In the later part of their careers, Doc and Chickie Williams were often part of homecoming shows and special editions of the WWVA Jamboree (then called "Jamboree USA"). Their daughter Barbara took over care of the business issues at a later point and even wrote a book about them. In 2009, they were inducted into the West Virginia Music Hall of Fame and Doc Williams was named "West Virginia's Official Country Music Ambassador of Goodwill". Both Doc and Chickie Williams received many more honors throughout their later years, too many to mention.

Chickie Williams died November 2007 at age 88. Doc Williams followed her on January 31, 2011, at the age of 96 years.
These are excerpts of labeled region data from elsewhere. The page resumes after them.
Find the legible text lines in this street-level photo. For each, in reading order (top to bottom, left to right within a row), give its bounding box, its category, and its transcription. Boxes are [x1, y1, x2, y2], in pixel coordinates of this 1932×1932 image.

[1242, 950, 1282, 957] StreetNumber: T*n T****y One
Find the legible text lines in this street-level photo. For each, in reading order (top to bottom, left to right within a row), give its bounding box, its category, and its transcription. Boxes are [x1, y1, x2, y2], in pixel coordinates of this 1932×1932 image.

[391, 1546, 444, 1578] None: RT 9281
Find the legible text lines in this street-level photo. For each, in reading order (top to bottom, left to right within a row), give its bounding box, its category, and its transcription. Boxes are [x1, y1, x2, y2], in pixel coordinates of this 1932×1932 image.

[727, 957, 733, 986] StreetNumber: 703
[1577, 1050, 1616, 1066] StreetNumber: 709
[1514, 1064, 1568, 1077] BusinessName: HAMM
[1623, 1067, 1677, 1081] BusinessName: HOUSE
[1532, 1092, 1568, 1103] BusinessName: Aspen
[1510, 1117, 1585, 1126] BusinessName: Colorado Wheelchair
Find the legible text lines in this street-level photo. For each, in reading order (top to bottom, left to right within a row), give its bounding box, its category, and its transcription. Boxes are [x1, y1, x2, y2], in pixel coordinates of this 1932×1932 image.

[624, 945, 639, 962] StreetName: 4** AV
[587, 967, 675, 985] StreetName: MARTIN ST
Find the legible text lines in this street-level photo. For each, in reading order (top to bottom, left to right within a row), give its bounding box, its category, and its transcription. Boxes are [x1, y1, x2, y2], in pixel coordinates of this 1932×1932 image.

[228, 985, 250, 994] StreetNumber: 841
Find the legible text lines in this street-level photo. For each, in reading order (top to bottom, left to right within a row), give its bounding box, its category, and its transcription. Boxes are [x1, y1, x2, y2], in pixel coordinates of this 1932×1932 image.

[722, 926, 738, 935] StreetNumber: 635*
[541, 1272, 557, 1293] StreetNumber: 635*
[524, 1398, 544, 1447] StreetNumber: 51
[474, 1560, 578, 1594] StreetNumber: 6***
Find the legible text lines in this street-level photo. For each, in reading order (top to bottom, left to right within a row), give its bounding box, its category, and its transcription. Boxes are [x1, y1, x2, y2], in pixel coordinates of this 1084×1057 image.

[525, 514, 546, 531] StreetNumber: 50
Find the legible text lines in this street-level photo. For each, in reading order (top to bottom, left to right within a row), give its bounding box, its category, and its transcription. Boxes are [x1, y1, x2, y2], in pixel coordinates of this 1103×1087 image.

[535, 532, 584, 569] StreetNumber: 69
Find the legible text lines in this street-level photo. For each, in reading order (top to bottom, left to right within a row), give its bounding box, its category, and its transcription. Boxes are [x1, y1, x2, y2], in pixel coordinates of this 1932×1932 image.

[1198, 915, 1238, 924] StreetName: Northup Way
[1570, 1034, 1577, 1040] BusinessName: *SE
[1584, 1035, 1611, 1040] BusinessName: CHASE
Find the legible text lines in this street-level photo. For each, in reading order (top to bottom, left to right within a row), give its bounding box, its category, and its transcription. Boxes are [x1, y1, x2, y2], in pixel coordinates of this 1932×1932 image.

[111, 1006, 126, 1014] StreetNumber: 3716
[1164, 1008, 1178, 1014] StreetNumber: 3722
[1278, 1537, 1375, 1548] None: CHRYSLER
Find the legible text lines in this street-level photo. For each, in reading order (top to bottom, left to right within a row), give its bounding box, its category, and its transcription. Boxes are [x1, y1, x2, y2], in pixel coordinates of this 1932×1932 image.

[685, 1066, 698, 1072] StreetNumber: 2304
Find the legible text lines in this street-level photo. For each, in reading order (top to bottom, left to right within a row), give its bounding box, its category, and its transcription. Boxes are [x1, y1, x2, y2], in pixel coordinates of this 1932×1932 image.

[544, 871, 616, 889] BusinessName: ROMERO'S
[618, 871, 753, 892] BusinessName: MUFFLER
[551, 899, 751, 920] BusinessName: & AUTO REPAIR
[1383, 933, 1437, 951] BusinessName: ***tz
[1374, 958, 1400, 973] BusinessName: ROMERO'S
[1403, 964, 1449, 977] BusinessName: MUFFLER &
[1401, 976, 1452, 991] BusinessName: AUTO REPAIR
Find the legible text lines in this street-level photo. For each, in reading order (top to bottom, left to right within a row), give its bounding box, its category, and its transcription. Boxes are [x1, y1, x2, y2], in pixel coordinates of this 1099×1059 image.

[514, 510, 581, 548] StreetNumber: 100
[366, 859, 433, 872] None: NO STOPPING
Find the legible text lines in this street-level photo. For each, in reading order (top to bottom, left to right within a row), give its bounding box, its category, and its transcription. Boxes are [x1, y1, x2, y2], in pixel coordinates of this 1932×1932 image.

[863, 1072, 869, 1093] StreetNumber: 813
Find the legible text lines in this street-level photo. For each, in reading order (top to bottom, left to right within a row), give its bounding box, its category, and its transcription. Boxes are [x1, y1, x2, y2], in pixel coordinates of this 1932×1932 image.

Doc Williams and the Border Riders TV Show with Doc and Chickie Williams and including Ramblin' Roy Scott on electric guitar and Big Bill Barton on bass. This recorded TV show aired on WNPB, Morgantown, West Virginia, in the 1980s.

See also

Recommended reading
Continental, Ohio, posters
Second Hand Songs

Sources
Hillbilly-Music.com entry
West Virginia Music Hall of Fame
Ohio County Library
John Raby: "W.Va. Country Music Singer Doc Williams Dies" (Seattle Times), 2011
45cat and 45worlds 78rpm entries (beware of incorrect release dates)
• Barbara Kempf: "Meet Doc Williams: Country Music Star, Country Music Legend" (JEMF Quaterly #33, Part 1), 1974

7 comments:

Anonymous said...

An interesting read. I met Doc and Chickie, along with Marion Martin, who I thought was to them what Brother Oswald was to Roy Acuff, here in the UK back in the (I think) 1970's. Three very nice and very talented people who deserved much greater recognition than the constraints of the WWVA allowed.

Log Cabin Stories said...

Thank you for the kind words. If I remember correctly, Williams recorded an album with a British band in the UK.

Anonymous said...

Yes; it was titled "Full Circle" and the album cover showed Doc & Chickie standing on the (river) Thames embankment across from The Houses Of Parliament and Big Ben.
Haven't actually heard it so don't know if Marion Martin was on it but he should have been as he was a key part of "the Doc Williams sound".

Log Cabin Stories said...

Thanks for the info. I always thought that Marion Martin wasn't part of the group anymore by that time but I could be wrong.

Anonymous said...

He was certainly with them during their (only ?) UK tour. As I said in my first comment, I met him , Doc and Chickie. The venue was in Great Yarmouth, Norfolk at, I think, The Town Hall but it was so long ago that I cannot remember the year.

Anonymous said...

Further to my previous comments, I have just looked up "Full Circle" on the discogs website. There is a photo of the back of the LP sleeve and the liner notes indicate that Doc & Chickie had made two UK tours by then. No mention of MM in backing musicians so maybe I saw him on the first tour and he was not with them on the second or when the album was recorded.

Log Cabin Stories said...

Thanks for the comment, this really clarifies the issue. Thanks for sharing your memories!